Abundant literature supports the existence of a disposition effect or bias among individual investors. This bias leads to investors selling too early stocks that increase in price and holding on for too long to stocks that decline in price. The author investigates the extent of the bias among active US mutual fund managers and attempts to identify which stock-level characteristics might correlate with higher or lower bias as well as circumstances that influence the disposition effect’s intensity.
The author adds to the literature on the disposition bias by analyzing US mutual fund managers’ propensity to sell winning stocks early and hold losing stocks too long under various circumstances, confirming that a disposition bias exists among professional money managers. In addition, the author studies the cross-sectional variation in holdings to determine what, if any, stock-level characteristics correlate with this bias. The results indicate that the bias is stronger when a stock is riskier (high beta) or hard to value and that high-bias managers tend to purchase attention-grabbing stocks, such as those that pay attractive dividends. The author also provides suggestions for combating disposition bias.
How Is This Research Useful to Practitioners?
Behavioral finance literature tends to support the notion that through increased awareness, individuals can combat their own biases. According to the author, professional investors can “de-bias” their results by remaining aware of the stock characteristics and other variables that influence disposition bias. The author also presents evidence of irrational behavior among fund managers as a possible challenge to the concept of market efficiency.
Although the author does not question whether more-aware managers might take advantage of other traders’ biased behavior, in theory, a manager could build a list of stocks with the characteristics known to correlate with disposition bias and take positions designed to benefit from expected trading mistakes. At times during the study period, managers appear to have learned from their mistakes, which means the bias may not be stable in all markets and thus such a strategy is probably not straightforward.
One insight from this study reveals that less biased managers may focus their analytical energies on smaller companies. Accordingly, a manager might consider widening a fund’s mandate to allow smaller stocks in the portfolio to help boost returns. This strategy may be wise if the small-cap effect holds up in the future.
Finally, when dividends correlate strongly with the disposition bias, managers’ screens should include moderating data points to limit the extent to which dividends drive trading behavior. A secondary qualitative review could be required, or cash flow measures (instead of dividends) could proxy for yield.
How Did the Author Conduct This Research?
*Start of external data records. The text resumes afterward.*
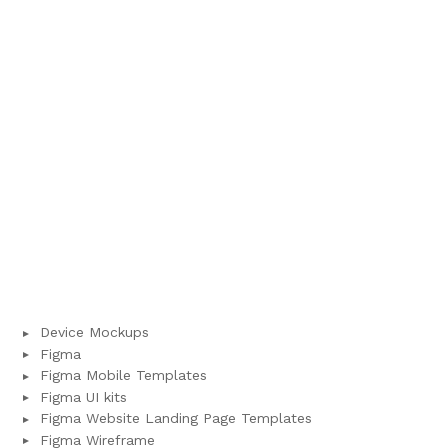
Device Mockups
Figma
Figma Mobile Templates
Figma UI kits
Figma Website Landing Page Templates
Figma Wireframe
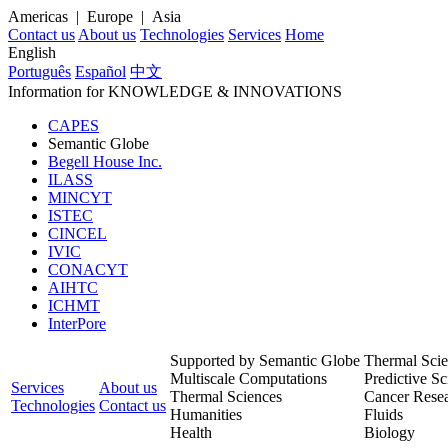
Americas | Europe | Asia
Contact us
About us
Technologies
Services
Home
English
Português
Español
中文
Information for
KNOWLEDGE
& INNOVATIONS
CAPES
Semantic Globe
Begell House Inc.
ILASS
MINCYT
ISTEC
CINCEL
IVIC
CONACYT
AIHTC
ICHMT
InterPore
Supported by Semantic Globe
Thermal Scie
Multiscale Computations
Predictive Sc
Services
About us
Thermal Sciences
Cancer Rese
Technologies
Contact us
Humanities
Fluids
Health
Biology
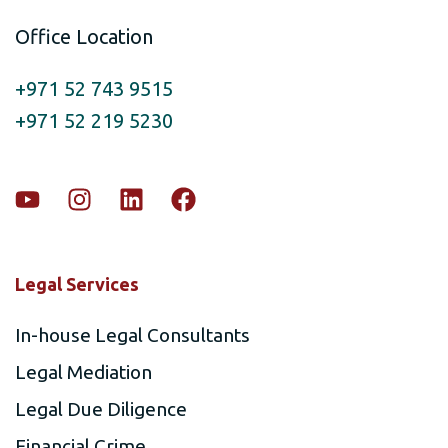
Office Location
+971 52 743 9515
+971 52 219 5230
Legal Services
In-house Legal Consultants
Legal Mediation
Legal Due Diligence
Financial Crime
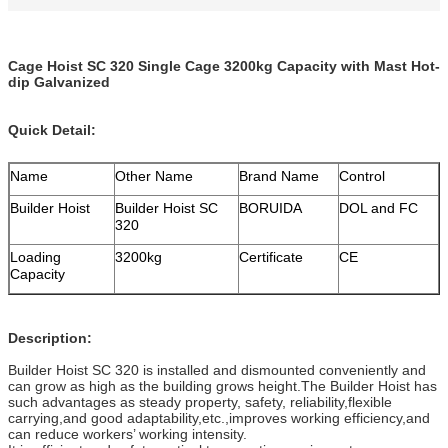
Cage Hoist SC 320 Single Cage 3200kg Capacity with Mast Hot-
dip Galvanized
Quick Detail:
Name
Other Name
Brand Name
Control
Builder Hoist
Builder Hoist SC
BORUIDA
DOL and FC
320
Loading
3200kg
Certificate
CE
Capacity
Description:
Builder Hoist SC 320 is installed and dismounted conveniently and
can grow as high as the building grows height.The Builder Hoist has
such advantages as steady property, safety, reliability,flexible
carrying,and good adaptability,etc.,improves working efficiency,and
can reduce workers’ working intensity.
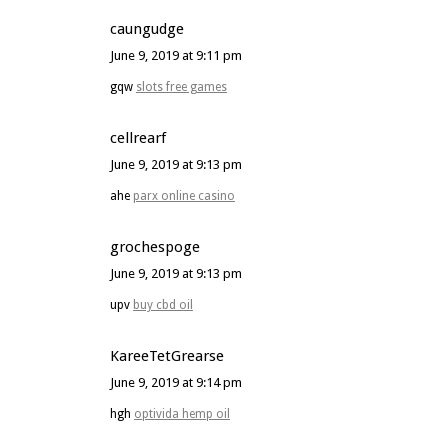
caungudge
June 9, 2019 at 9:11 pm
gqw
slots free games
cellrearf
June 9, 2019 at 9:13 pm
ahe
parx online casino
grochespoge
June 9, 2019 at 9:13 pm
upv
buy cbd oil
KareeTetGrearse
June 9, 2019 at 9:14 pm
hgh
optivida hemp oil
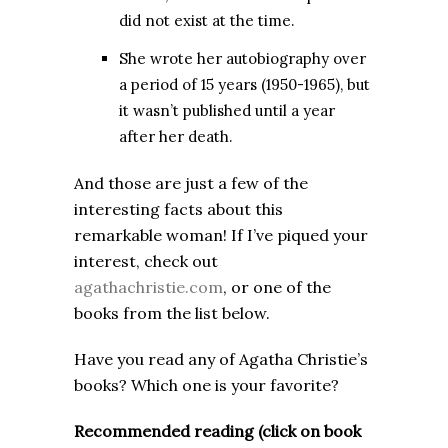
did not exist at the time.
She wrote her autobiography over
a period of 15 years (1950-1965), but
it wasn’t published until a year
after her death.
And those are just a few of the
interesting facts about this
remarkable woman! If I’ve piqued your
interest, check out
agathachristie.com
, or one of the
books from the list below.
Have you read any of Agatha Christie’s
books? Which one is your favorite?
Recommended reading (click on book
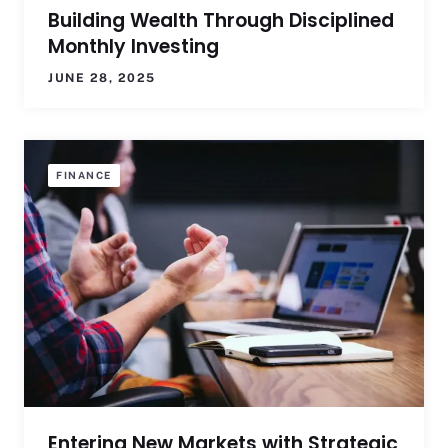
Building Wealth Through Disciplined
Monthly Investing
JUNE 28, 2025
FINANCE
Entering New Markets with Strategic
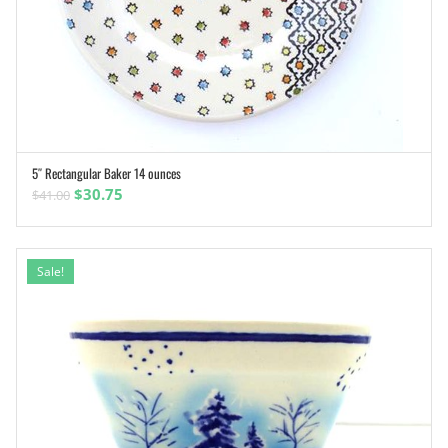
5″ Rectangular Baker 14 ounces
ADD TO CART
Original
Current
$
30.75
$
41.00
price
price
was:
is:
$41.00.
$30.75.
Sale!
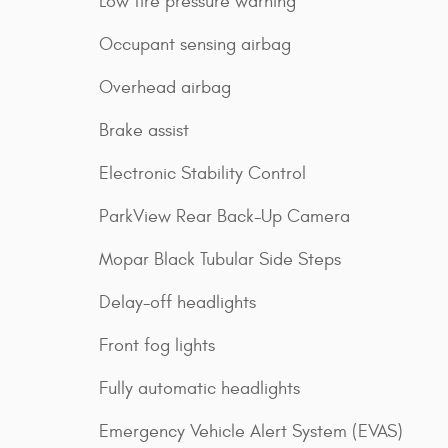
Low tire pressure warning
Occupant sensing airbag
Overhead airbag
Brake assist
Electronic Stability Control
ParkView Rear Back-Up Camera
Mopar Black Tubular Side Steps
Delay-off headlights
Front fog lights
Fully automatic headlights
Emergency Vehicle Alert System (EVAS)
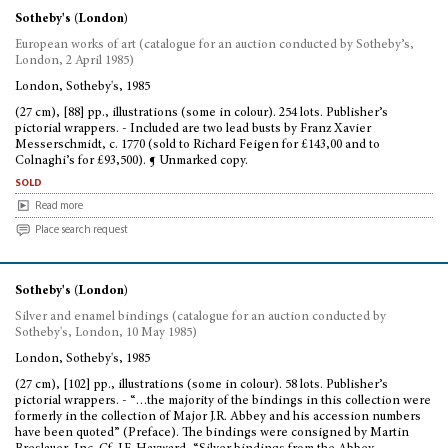
Sotheby's (London)
European works of art (catalogue for an auction conducted by Sotheby’s,
London, 2 April 1985)
London, Sotheby's, 1985
(27 cm), [88] pp., illustrations (some in colour). 254 lots. Publisher’s
pictorial wrappers. - Included are two lead busts by Franz Xavier
Messerschmidt, c. 1770 (sold to Richard Feigen for £143,00 and to
Colnaghi’s for £93,500). ¶ Unmarked copy.
sold
Read more
Place search request
Sotheby's (London)
Silver and enamel bindings (catalogue for an auction conducted by
Sotheby's, London, 10 May 1985)
London, Sotheby's, 1985
(27 cm), [102] pp., illustrations (some in colour). 58 lots. Publisher’s
pictorial wrappers. - “…the majority of the bindings in this collection were
formerly in the collection of Major J.R. Abbey and his accession numbers
have been quoted” (Preface). The bindings were consigned by Martin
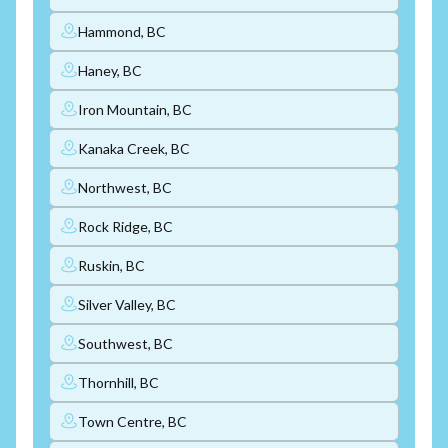
Hammond, BC
Haney, BC
Iron Mountain, BC
Kanaka Creek, BC
Northwest, BC
Rock Ridge, BC
Ruskin, BC
Silver Valley, BC
Southwest, BC
Thornhill, BC
Town Centre, BC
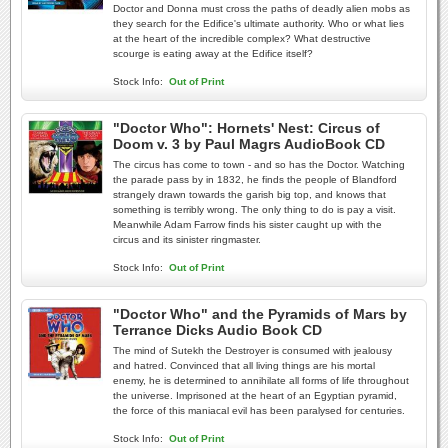
Doctor and Donna must cross the paths of deadly alien mobs as
they search for the Edifice's ultimate authority. Who or what lies
at the heart of the incredible complex? What destructive
scourge is eating away at the Edifice itself?
Stock Info:
Out of Print
"Doctor Who": Hornets' Nest: Circus of
Doom v. 3 by Paul Magrs AudioBook CD
The circus has come to town - and so has the Doctor. Watching
the parade pass by in 1832, he finds the people of Blandford
strangely drawn towards the garish big top, and knows that
something is terribly wrong. The only thing to do is pay a visit.
Meanwhile Adam Farrow finds his sister caught up with the
circus and its sinister ringmaster.
Stock Info:
Out of Print
"Doctor Who" and the Pyramids of Mars by
Terrance Dicks Audio Book CD
The mind of Sutekh the Destroyer is consumed with jealousy
and hatred. Convinced that all living things are his mortal
enemy, he is determined to annihilate all forms of life throughout
the universe. Imprisoned at the heart of an Egyptian pyramid,
the force of this maniacal evil has been paralysed for centuries.
Stock Info:
Out of Print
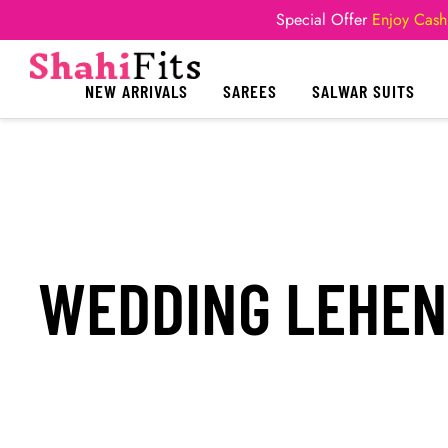
Special Offer
Enjoy Cash
NEW ARRIVALS
SAREES
SALWAR SUITS
WEDDING LEHEN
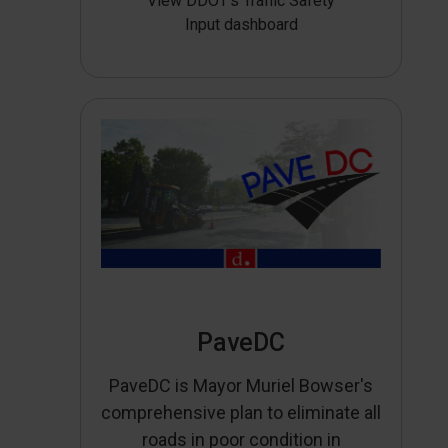
View DDOT’s Traffic Safety
Input dashboard
PaveDC
PaveDC is Mayor Muriel Bowser's
comprehensive plan to eliminate all
roads in poor condition in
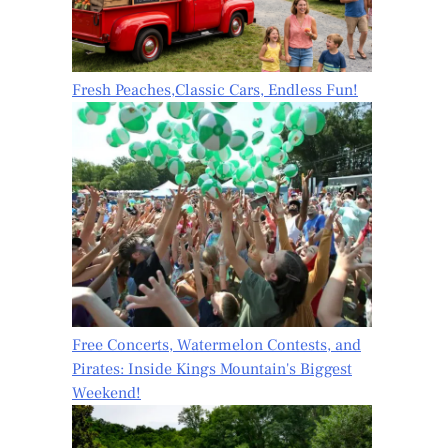
Fresh Peaches,Classic Cars, Endless Fun!
Free Concerts, Watermelon Contests, and
Pirates: Inside Kings Mountain's Biggest
Weekend!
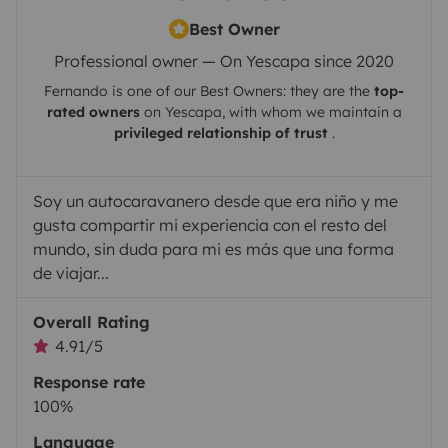
Best Owner
Professional owner — On Yescapa since 2020
Fernando
is one of our Best Owners: they are the
top-
rated owners
on
Yescapa
, with whom we maintain a
privileged relationship of trust
.
Soy un autocaravanero desde que era niño y me
gusta compartir mi experiencia con el resto del
mundo, sin duda para mi es más que una forma
de viajar...
Overall Rating
4.91/5
Response rate
100%
Language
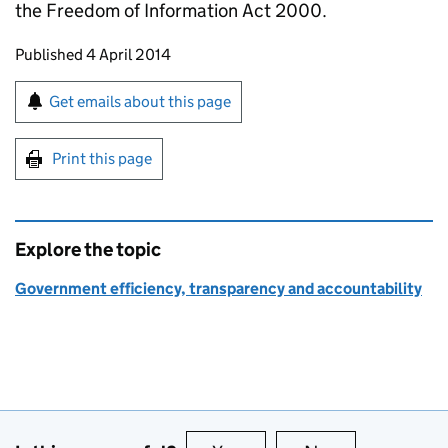
the Freedom of Information Act 2000.
Updates to this page
Published 4 April 2014
Sign up for emails or print this page
Get emails about this page
Print this page
Explore the topic
Government efficiency, transparency and accountability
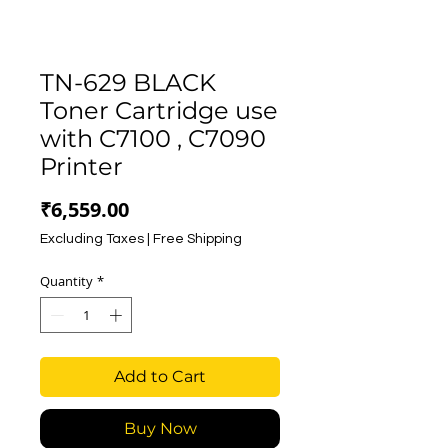
TN-629 BLACK
Toner Cartridge use
with C7100 , C7090
Printer
Price
₹6,559.00
Excluding Taxes
|
Free Shipping
Quantity
*
Add to Cart
Buy Now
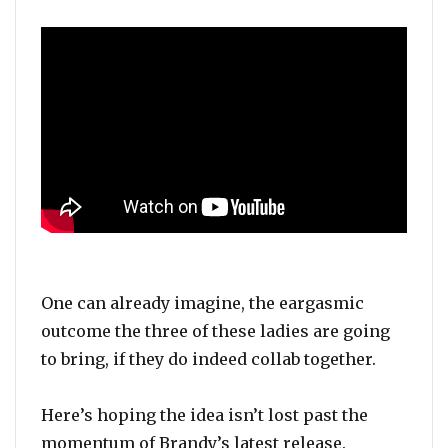
One can already imagine, the eargasmic
outcome the three of these ladies are going
to bring, if they do indeed collab together.
Here’s hoping the idea isn’t lost past the
momentum of Brandy’s latest release.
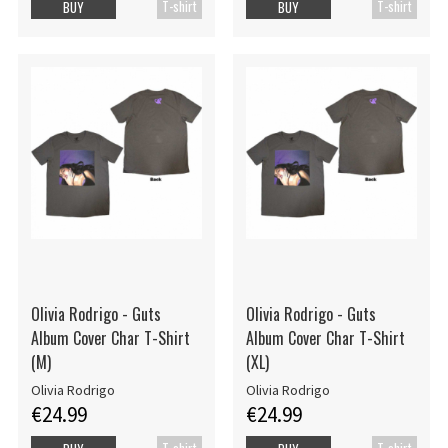
T-shirt
T-shirt
BUY
BUY
Olivia Rodrigo - Guts
Olivia Rodrigo - Guts
Album Cover Char T-Shirt
Album Cover Char T-Shirt
(M)
(XL)
Olivia Rodrigo
Olivia Rodrigo
€24.99
€24.99
T-shirt
T-shirt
To gauge the disposition effect, the author follows prior research to compute a weighted average purchase price (WAPP) for each stock in a fund, which is then used to compute the assumed realized and unrealized gains or losses.
Because funds do not publish daily holdings data, periodic holdings reports are used instead, and the trades are assumed to have taken place at each quarter-end. This limitation should be kept in mind when interpreting the study’s results, because the author does not know for sure at what price managers traded.
If holdings have changed, a trade is assumed and the realized gain or loss is calculated against the WAPP. If holdings have not changed, the paper gains or losses are calculated against the WAPP. Finally, the author calculates a proportion of realized-to-unrealized gains or losses to arrive at a “spread” that measures the disposition bias.
After computing each manager’s bias in terms of the spread, the author runs various regressions against manager bias deciles to determine which stock characteristics and market conditions best correlate with the bias. Characteristics include, among others, book-to-market ratio; earnings per share; earnings volatility; price-to-earnings ratio; cash flow volatility; dividend yield (and a dividend dummy); intangible assets; property, plant, and equipment; market cap; firm size; mean return; turnover; shares outstanding; volume; and market return. Regressions include such controls as manager experience and team versus individual manager fund structure.
The data, from Thomson Financial, CRSP, and Compustat, cover the period 1980–2010. Results are benchmarked against the S&P 500 Index using the three-month T-bill as the risk-free rate.
The author presents a very thorough analysis of the disposition effect and stock-level characteristics that correlate with it. Given that the research shows the effect can wane in certain periods, indicating that managers learn over time, opportunities to apply the study’s findings in a real-world portfolio may be limited. But as a self-check, the findings could be very useful in helping an active stock manager compensate for known behavioral pitfalls. If actual daily trade data were available, with gain and loss information from a sample of high- and low-bias managers, the author could further evaluate the accuracy of these research results.